- [ASSIGNED TASK]
Which lines of the records below contain the word "True", matched with case counting? Extract every such line.

───── EXCERPTED DATA ─────

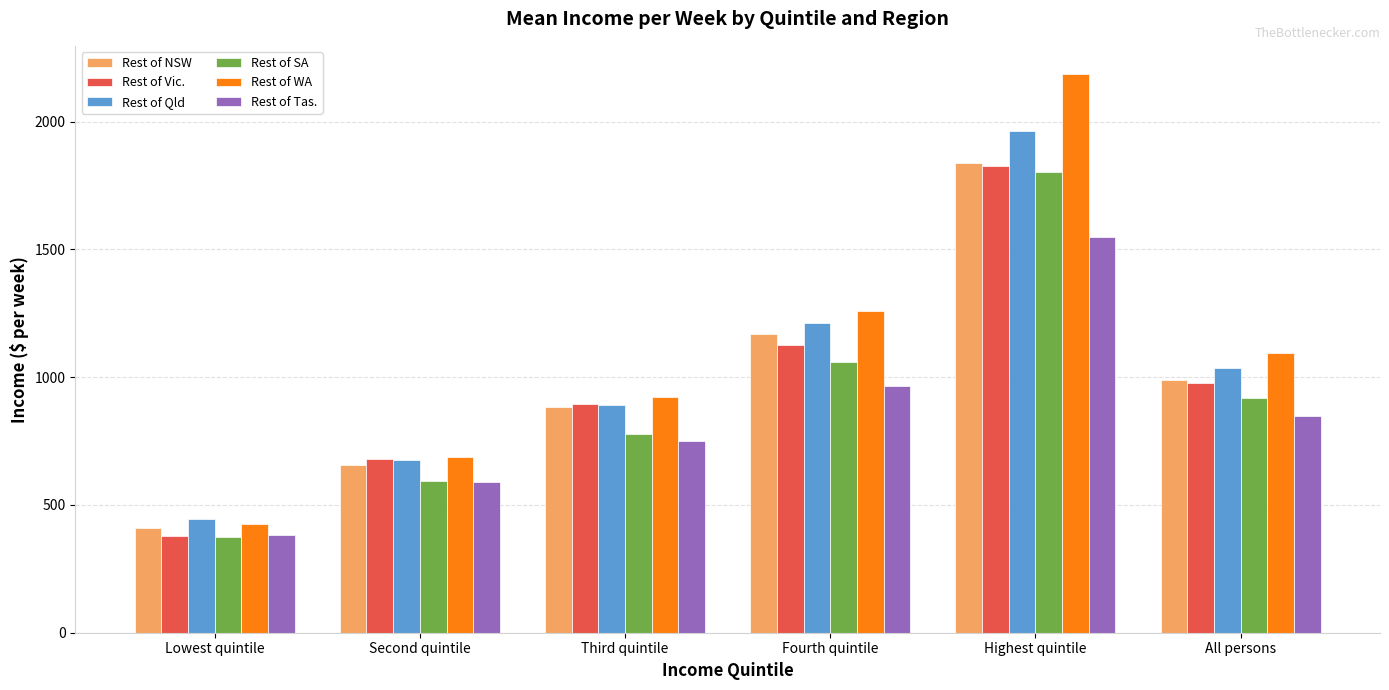

Is the value of Rest of SA at Third quintile greater than the value of Rest of Vic. at Lowest quintile?

Yes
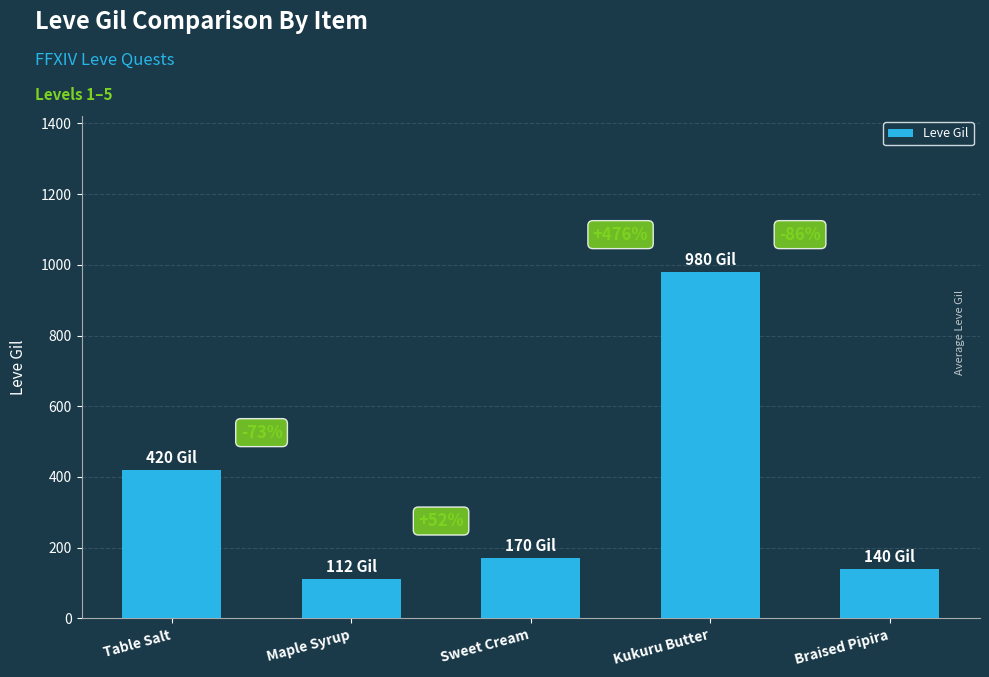

What is the label of the 5th bar from the left?

Braised Pipira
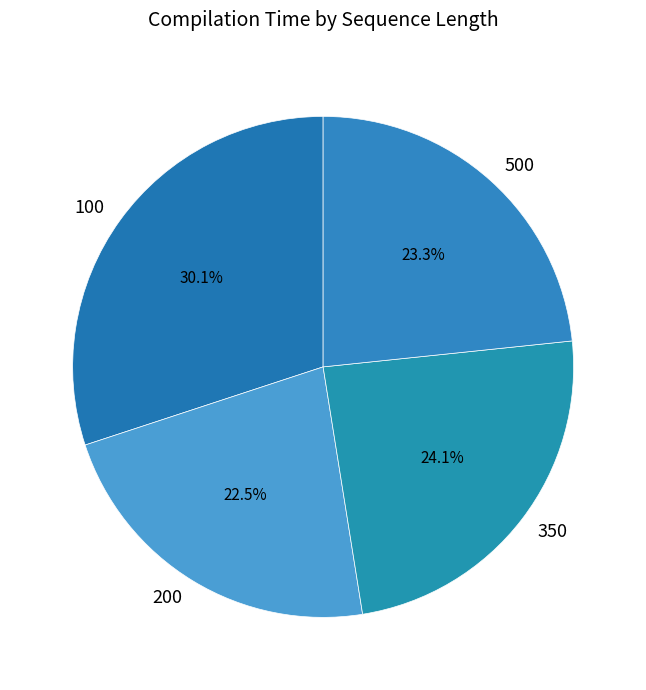

To the nearest percent, what is the difference between the largest and smallest slice percentages?

8%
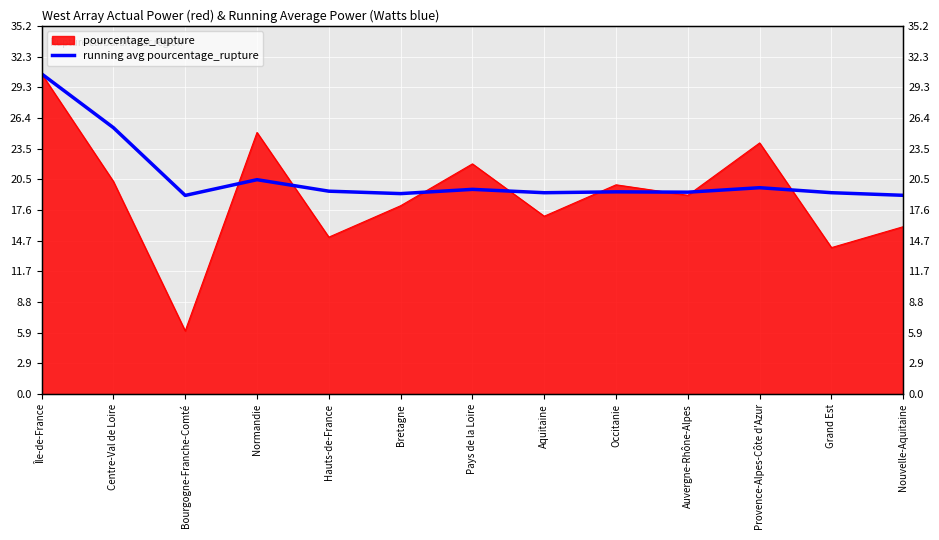

What is the label of the 11th point from the right?

Bourgogne-Franche-Comté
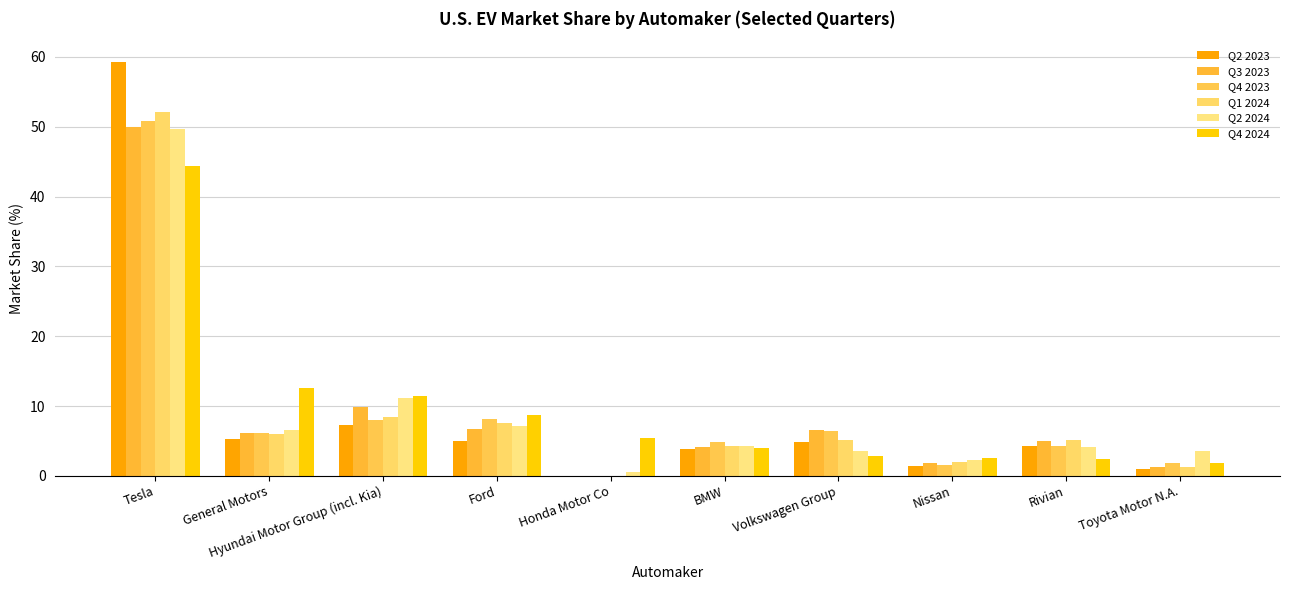

Reading left to right, transcribe all the data shown in this chart.

Q2 2023: Tesla=59.3	General Motors=5.3	Hyundai Motor Group (incl. Kia)=7.3	Ford=5.0	Honda Motor Co=0.0	BMW=3.9	Volkswagen Group=4.8	Nissan=1.4	Rivian=4.3	Toyota Motor N.A.=1.0
Q3 2023: Tesla=50.0	General Motors=6.1	Hyundai Motor Group (incl. Kia)=9.9	Ford=6.7	Honda Motor Co=0.0	BMW=4.2	Volkswagen Group=6.5	Nissan=1.9	Rivian=5.0	Toyota Motor N.A.=1.3
Q4 2023: Tesla=50.9	General Motors=6.1	Hyundai Motor Group (incl. Kia)=8.0	Ford=8.2	Honda Motor Co=0.0	BMW=4.8	Volkswagen Group=6.4	Nissan=1.6	Rivian=4.3	Toyota Motor N.A.=1.8
Q1 2024: Tesla=52.1	General Motors=6.0	Hyundai Motor Group (incl. Kia)=8.5	Ford=7.5	Honda Motor Co=0.0	BMW=4.3	Volkswagen Group=5.1	Nissan=2.0	Rivian=5.1	Toyota Motor N.A.=1.3
Q2 2024: Tesla=49.7	General Motors=6.6	Hyundai Motor Group (incl. Kia)=11.2	Ford=7.2	Honda Motor Co=0.5	BMW=4.3	Volkswagen Group=3.6	Nissan=2.2	Rivian=4.2	Toyota Motor N.A.=3.5
Q4 2024: Tesla=44.4	General Motors=12.6	Hyundai Motor Group (incl. Kia)=11.4	Ford=8.7	Honda Motor Co=5.4	BMW=4.0	Volkswagen Group=2.8	Nissan=2.5	Rivian=2.4	Toyota Motor N.A.=1.8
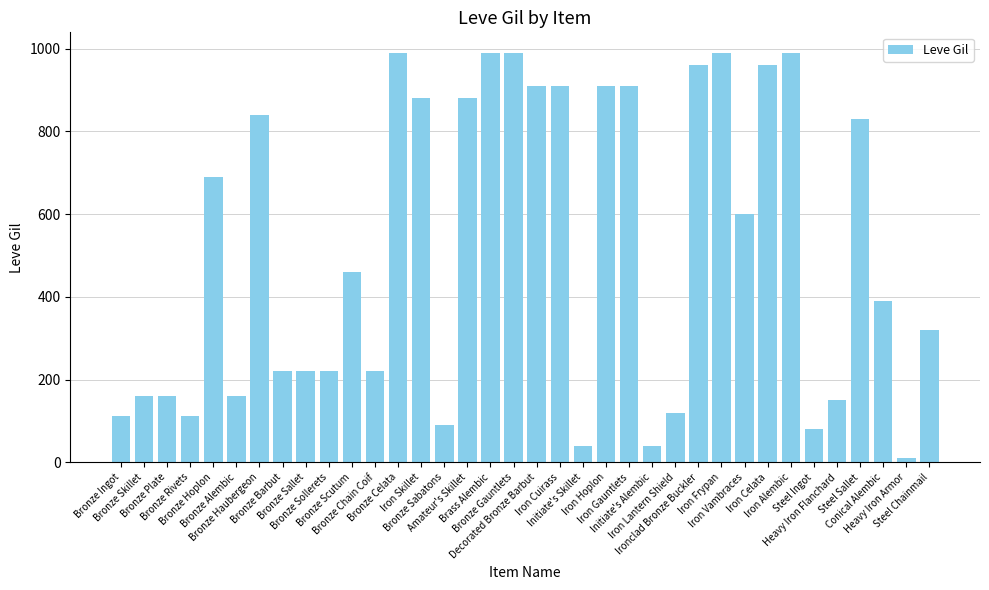

The value at Bronze Scutum is 460. True or false?

True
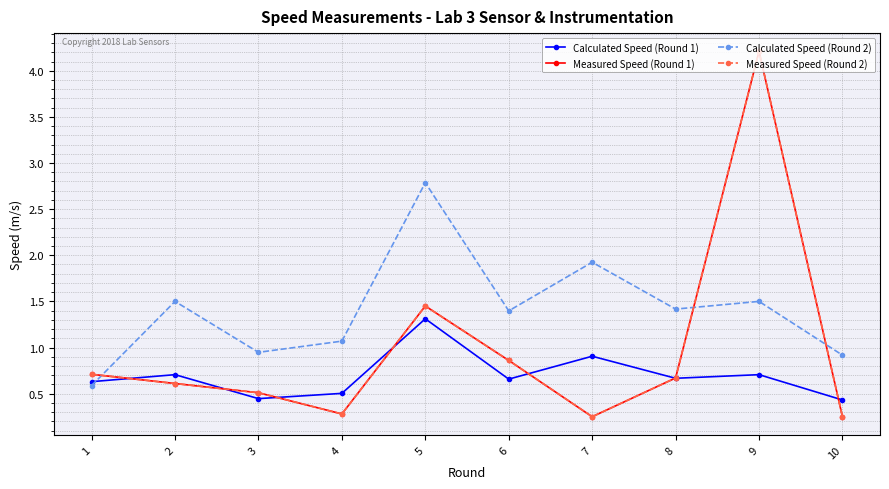

Which series has the largest range (max minus min)?

Measured Speed (Round 1)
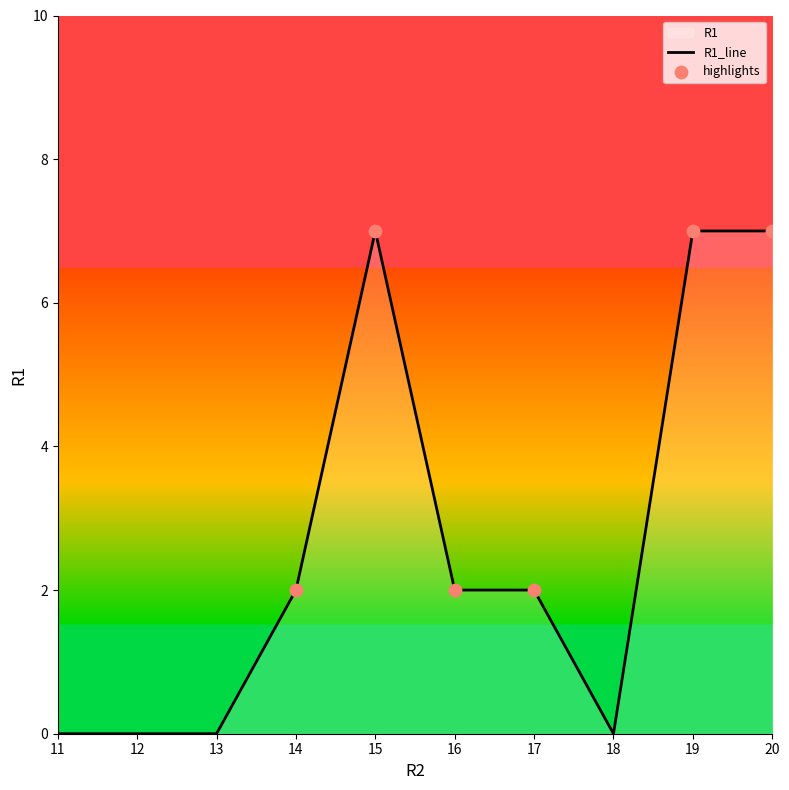

What is the ratio of the value at 17 to the value at 15?

0.3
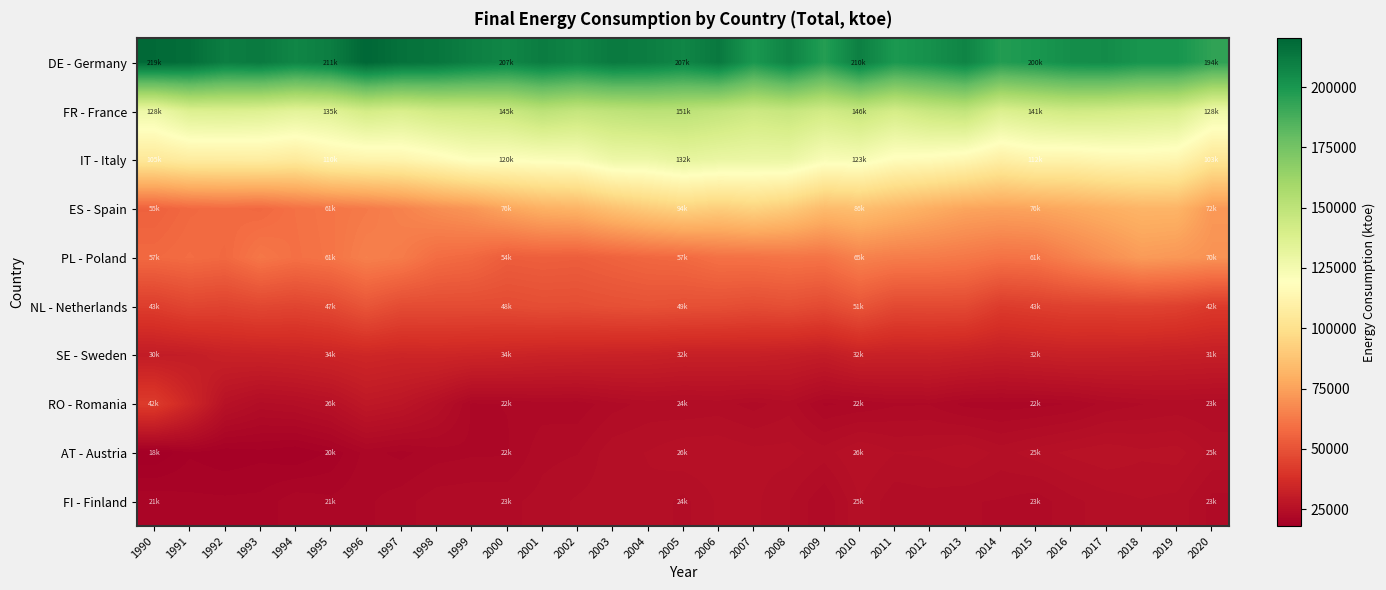

List the series in order of their peak value, highest first.

DE - Germany, FR - France, IT - Italy, ES - Spain, PL - Poland, NL - Netherlands, RO - Romania, SE - Sweden, AT - Austria, FI - Finland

─────

- [WORKED SOLUTION]
The value at Bronze Scutum is 460. True or false?
True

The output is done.